WHAT TO DO
Lines to return, exactly: from the line with "not perfection." to the line with "exterior Sound System." in the entries below, both included.

MATERIAL FOR THIS EXERCISE

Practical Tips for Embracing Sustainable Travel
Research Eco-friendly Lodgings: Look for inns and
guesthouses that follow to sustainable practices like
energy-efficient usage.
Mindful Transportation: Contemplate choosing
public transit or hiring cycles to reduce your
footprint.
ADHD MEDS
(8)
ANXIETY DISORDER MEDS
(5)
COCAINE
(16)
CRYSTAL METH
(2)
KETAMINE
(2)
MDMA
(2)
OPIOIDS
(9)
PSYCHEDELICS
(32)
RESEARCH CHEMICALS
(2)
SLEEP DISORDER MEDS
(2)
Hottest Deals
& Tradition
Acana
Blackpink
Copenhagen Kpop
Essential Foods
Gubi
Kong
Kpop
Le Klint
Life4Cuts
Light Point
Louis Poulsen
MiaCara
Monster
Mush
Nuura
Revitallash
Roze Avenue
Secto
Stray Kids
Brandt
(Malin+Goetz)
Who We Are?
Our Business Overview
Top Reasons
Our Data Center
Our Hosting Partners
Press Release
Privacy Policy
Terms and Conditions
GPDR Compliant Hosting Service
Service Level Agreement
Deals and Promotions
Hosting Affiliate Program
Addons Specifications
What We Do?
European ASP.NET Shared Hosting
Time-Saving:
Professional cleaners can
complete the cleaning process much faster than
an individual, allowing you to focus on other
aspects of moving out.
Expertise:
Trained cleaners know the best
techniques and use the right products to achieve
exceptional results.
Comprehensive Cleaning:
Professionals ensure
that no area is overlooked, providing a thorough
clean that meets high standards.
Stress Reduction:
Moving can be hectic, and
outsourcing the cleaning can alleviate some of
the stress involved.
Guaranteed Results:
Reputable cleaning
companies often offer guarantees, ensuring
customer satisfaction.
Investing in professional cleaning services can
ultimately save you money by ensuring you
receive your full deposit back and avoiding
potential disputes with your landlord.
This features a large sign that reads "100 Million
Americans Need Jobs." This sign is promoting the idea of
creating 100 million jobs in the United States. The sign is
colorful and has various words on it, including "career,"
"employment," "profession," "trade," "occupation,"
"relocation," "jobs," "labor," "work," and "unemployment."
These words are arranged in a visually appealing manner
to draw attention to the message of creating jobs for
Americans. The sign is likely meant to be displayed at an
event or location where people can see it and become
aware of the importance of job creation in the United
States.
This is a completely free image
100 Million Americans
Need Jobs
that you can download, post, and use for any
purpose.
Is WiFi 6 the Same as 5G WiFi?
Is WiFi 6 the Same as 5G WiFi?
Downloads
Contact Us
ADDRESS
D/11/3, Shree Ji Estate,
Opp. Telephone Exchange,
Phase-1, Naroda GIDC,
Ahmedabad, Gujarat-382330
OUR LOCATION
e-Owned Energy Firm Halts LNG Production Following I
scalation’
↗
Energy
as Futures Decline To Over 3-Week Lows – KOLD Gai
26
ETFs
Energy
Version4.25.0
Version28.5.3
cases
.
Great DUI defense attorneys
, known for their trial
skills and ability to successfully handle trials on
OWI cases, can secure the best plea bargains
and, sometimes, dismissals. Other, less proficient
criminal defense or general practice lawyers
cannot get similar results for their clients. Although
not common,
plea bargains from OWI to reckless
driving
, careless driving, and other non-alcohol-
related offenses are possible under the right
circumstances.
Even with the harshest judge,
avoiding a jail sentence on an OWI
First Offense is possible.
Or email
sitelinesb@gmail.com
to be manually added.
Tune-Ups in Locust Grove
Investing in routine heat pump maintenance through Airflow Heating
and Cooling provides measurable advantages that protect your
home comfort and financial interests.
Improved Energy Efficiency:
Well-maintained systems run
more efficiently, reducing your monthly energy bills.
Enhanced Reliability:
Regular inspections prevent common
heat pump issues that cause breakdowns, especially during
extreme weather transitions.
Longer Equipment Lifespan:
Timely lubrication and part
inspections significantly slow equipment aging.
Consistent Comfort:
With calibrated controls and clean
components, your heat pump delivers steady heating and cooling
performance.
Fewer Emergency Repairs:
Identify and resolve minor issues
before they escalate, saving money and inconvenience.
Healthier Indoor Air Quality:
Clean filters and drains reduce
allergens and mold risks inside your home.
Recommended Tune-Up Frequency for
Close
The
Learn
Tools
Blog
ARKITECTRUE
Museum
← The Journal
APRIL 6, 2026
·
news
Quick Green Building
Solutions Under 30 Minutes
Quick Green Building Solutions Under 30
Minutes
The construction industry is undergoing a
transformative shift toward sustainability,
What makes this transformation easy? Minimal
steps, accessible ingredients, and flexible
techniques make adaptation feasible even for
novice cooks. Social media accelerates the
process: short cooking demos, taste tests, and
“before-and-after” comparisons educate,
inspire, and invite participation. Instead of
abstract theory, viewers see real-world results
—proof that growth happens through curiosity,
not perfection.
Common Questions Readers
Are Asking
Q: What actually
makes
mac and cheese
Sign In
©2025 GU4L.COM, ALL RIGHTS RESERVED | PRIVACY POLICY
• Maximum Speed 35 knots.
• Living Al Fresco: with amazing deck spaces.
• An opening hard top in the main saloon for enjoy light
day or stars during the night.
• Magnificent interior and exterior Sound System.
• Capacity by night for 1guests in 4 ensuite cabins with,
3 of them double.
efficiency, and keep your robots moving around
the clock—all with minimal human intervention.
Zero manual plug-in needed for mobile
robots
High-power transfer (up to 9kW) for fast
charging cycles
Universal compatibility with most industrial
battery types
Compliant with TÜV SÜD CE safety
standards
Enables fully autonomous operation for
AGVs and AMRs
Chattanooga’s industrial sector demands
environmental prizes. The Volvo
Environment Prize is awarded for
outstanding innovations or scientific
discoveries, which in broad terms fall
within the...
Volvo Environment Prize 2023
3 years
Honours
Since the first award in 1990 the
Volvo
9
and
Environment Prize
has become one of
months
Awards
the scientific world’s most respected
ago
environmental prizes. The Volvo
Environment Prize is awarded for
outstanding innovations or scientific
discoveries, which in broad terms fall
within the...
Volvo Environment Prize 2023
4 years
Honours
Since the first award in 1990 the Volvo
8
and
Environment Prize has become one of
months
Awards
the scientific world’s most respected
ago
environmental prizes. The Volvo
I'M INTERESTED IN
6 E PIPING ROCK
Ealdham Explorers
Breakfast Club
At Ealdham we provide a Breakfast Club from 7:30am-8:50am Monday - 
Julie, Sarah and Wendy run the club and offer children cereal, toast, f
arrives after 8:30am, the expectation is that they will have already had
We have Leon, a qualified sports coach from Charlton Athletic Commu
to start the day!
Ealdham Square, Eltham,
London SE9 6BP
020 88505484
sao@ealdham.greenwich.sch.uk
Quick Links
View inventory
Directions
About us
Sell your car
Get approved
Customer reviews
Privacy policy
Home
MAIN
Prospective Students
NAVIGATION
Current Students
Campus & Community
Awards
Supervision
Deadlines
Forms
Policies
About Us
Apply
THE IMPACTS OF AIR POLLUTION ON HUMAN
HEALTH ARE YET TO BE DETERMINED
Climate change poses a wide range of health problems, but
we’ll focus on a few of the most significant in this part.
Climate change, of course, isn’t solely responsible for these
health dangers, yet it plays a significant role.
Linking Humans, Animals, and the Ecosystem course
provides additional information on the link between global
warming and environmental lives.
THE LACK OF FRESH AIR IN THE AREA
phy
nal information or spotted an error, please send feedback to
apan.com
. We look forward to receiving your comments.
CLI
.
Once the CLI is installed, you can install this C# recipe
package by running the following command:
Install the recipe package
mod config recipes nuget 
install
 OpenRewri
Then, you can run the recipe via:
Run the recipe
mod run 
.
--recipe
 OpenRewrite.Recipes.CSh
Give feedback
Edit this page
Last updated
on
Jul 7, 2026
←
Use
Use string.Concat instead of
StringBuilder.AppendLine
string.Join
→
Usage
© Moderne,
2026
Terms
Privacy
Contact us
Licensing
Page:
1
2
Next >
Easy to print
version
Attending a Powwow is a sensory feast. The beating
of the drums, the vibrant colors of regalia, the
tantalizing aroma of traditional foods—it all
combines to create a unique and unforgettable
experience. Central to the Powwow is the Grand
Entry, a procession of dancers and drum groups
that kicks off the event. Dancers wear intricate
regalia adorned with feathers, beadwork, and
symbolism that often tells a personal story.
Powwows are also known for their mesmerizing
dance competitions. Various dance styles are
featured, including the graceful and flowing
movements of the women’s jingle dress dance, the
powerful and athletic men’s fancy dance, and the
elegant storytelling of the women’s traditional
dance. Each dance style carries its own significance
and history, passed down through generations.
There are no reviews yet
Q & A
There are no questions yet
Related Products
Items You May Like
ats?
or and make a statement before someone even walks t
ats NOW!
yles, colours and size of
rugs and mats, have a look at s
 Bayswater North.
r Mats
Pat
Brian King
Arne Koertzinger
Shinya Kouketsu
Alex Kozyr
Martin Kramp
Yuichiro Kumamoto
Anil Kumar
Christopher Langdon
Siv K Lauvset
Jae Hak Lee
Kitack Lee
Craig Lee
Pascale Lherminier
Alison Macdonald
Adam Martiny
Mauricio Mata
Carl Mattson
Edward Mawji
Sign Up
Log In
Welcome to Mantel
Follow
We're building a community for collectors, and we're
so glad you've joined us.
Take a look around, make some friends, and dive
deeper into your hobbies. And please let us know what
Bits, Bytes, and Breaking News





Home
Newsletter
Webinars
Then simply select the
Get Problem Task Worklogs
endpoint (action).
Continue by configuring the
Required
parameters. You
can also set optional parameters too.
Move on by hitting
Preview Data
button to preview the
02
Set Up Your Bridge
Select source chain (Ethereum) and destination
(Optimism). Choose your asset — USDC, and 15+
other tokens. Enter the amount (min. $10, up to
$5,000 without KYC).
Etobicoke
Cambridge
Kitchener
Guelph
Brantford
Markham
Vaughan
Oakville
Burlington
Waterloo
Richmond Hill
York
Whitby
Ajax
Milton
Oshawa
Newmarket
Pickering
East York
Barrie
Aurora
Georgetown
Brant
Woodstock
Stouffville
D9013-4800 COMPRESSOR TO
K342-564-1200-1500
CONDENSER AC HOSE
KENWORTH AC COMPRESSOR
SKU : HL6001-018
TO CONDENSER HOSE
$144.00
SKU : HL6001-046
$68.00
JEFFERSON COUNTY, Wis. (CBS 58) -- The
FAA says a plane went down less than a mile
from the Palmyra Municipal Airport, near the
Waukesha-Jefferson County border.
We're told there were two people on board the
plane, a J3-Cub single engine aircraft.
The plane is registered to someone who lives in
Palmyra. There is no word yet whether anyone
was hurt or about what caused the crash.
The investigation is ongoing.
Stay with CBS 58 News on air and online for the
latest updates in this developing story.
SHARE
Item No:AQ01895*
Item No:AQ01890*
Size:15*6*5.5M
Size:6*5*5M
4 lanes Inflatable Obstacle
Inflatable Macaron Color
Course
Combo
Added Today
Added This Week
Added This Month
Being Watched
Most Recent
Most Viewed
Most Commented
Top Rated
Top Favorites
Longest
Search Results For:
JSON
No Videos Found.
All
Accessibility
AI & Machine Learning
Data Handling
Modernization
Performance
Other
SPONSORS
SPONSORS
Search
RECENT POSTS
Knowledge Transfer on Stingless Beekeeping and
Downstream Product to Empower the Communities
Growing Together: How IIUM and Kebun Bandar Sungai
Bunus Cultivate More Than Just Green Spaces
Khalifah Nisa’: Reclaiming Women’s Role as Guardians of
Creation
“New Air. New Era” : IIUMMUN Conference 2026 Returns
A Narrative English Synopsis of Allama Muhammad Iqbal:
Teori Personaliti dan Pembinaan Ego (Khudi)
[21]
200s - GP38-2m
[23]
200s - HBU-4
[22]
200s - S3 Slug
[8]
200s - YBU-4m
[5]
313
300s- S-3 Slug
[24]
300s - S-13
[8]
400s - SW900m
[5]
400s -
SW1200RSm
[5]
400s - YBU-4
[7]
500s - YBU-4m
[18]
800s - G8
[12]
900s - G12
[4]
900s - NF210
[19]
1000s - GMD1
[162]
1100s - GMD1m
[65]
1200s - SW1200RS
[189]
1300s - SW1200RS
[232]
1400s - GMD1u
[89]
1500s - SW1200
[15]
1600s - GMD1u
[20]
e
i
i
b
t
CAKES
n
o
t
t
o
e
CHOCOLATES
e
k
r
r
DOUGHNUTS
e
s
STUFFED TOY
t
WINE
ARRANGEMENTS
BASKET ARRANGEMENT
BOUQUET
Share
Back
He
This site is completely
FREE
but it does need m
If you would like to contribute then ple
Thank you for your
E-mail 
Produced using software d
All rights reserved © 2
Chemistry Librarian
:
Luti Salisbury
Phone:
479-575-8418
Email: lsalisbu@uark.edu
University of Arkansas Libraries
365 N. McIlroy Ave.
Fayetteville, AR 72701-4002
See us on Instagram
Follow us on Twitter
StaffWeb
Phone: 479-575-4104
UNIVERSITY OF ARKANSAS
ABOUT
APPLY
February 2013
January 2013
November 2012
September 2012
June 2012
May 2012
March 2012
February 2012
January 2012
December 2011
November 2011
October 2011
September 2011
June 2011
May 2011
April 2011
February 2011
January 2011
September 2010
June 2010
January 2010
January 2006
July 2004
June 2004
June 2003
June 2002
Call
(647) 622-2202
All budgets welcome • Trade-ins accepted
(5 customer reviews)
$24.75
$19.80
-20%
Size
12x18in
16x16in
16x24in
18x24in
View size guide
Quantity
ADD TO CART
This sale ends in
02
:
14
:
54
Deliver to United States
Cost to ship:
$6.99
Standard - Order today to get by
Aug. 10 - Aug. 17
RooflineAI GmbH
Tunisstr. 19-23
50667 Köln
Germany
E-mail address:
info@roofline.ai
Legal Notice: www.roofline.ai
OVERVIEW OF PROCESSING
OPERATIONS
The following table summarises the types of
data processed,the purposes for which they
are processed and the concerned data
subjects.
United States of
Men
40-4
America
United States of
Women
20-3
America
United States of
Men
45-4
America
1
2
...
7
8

RESPONSE BOX
not perfection.
Common Questions Readers
Are Asking
Q: What actually
makes
mac and cheese
Sign In
©2025 GU4L.COM, ALL RIGHTS RESERVED | PRIVACY POLICY
• Maximum Speed 35 knots.
• Living Al Fresco: with amazing deck spaces.
• An opening hard top in the main saloon for enjoy light
day or stars during the night.
• Magnificent interior and exterior Sound System.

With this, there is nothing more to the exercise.